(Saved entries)
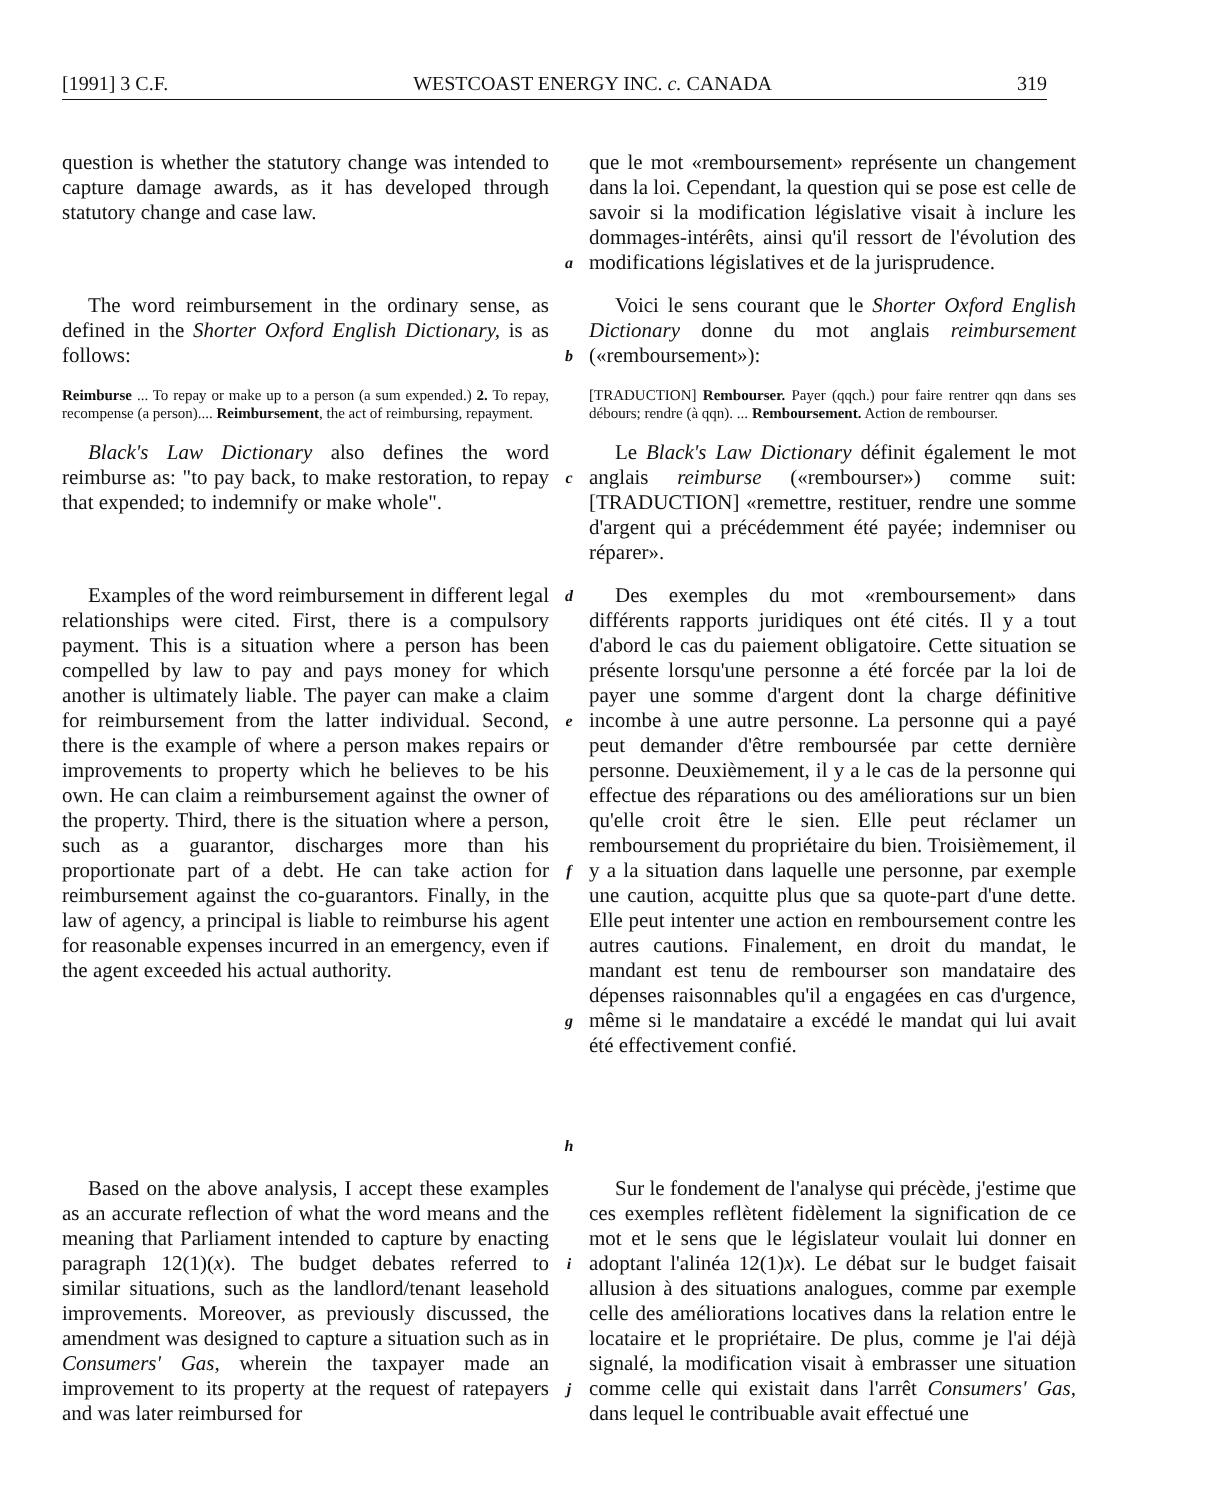[1991] 3 C.F. WESTCOAST ENERGY INC. c. CANADA 319
question is whether the statutory change was intended to capture damage awards, as it has developed through statutory change and case law.
a
que le mot «remboursement» représente un changement dans la loi. Cependant, la question qui se pose est celle de savoir si la modification législative visait à inclure les dommages-intérêts, ainsi qu'il ressort de l'évolution des modifications législatives et de la jurisprudence.
The word reimbursement in the ordinary sense, as defined in the Shorter Oxford English Dictionary, is as follows:
b
Voici le sens courant que le Shorter Oxford English Dictionary donne du mot anglais reimbursement («remboursement»):
Reimburse ... To repay or make up to a person (a sum expended.) 2. To repay, recompense (a person).... Reimbursement, the act of reimbursing, repayment.
[TRADUCTION] Rembourser. Payer (qqch.) pour faire rentrer qqn dans ses débours; rendre (à qqn). ... Remboursement. Action de rembourser.
Black's Law Dictionary also defines the word reimburse as: "to pay back, to make restoration, to repay that expended; to indemnify or make whole".
c
Le Black's Law Dictionary définit également le mot anglais reimburse («rembourser») comme suit: [TRADUCTION] «remettre, restituer, rendre une somme d'argent qui a précédemment été payée; indemniser ou réparer».
Examples of the word reimbursement in different legal relationships were cited. First, there is a compulsory payment. This is a situation where a person has been compelled by law to pay and pays money for which another is ultimately liable. The payer can make a claim for reimbursement from the latter individual. Second, there is the example of where a person makes repairs or improvements to property which he believes to be his own. He can claim a reimbursement against the owner of the property. Third, there is the situation where a person, such as a guarantor, discharges more than his proportionate part of a debt. He can take action for reimbursement against the co-guarantors. Finally, in the law of agency, a principal is liable to reimburse his agent for reasonable expenses incurred in an emergency, even if the agent exceeded his actual authority.
d
e
f
g
h
Des exemples du mot «remboursement» dans différents rapports juridiques ont été cités. Il y a tout d'abord le cas du paiement obligatoire. Cette situation se présente lorsqu'une personne a été forcée par la loi de payer une somme d'argent dont la charge définitive incombe à une autre personne. La personne qui a payé peut demander d'être remboursée par cette dernière personne. Deuxièmement, il y a le cas de la personne qui effectue des réparations ou des améliorations sur un bien qu'elle croit être le sien. Elle peut réclamer un remboursement du propriétaire du bien. Troisièmement, il y a la situation dans laquelle une personne, par exemple une caution, acquitte plus que sa quote-part d'une dette. Elle peut intenter une action en remboursement contre les autres cautions. Finalement, en droit du mandat, le mandant est tenu de rembourser son mandataire des dépenses raisonnables qu'il a engagées en cas d'urgence, même si le mandataire a excédé le mandat qui lui avait été effectivement confié.
Based on the above analysis, I accept these examples as an accurate reflection of what the word means and the meaning that Parliament intended to capture by enacting paragraph 12(1)(x). The budget debates referred to similar situations, such as the landlord/tenant leasehold improvements. Moreover, as previously discussed, the amendment was designed to capture a situation such as in Consumers' Gas, wherein the taxpayer made an improvement to its property at the request of ratepayers and was later reimbursed for
i
j
Sur le fondement de l'analyse qui précède, j'estime que ces exemples reflètent fidèlement la signification de ce mot et le sens que le législateur voulait lui donner en adoptant l'alinéa 12(1)x). Le débat sur le budget faisait allusion à des situations analogues, comme par exemple celle des améliorations locatives dans la relation entre le locataire et le propriétaire. De plus, comme je l'ai déjà signalé, la modification visait à embrasser une situation comme celle qui existait dans l'arrêt Consumers' Gas, dans lequel le contribuable avait effectué une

TASK REQUIREMENTS –
Pull out all lines from the entries above in which the word "Oxford" appears.

THE COMPLETED TASK –
The word reimbursement in the ordinary sense, as defined in the Shorter Oxford English Dictionary, is as follows:
Voici le sens courant que le Shorter Oxford English Dictionary donne du mot anglais reimbursement («remboursement»):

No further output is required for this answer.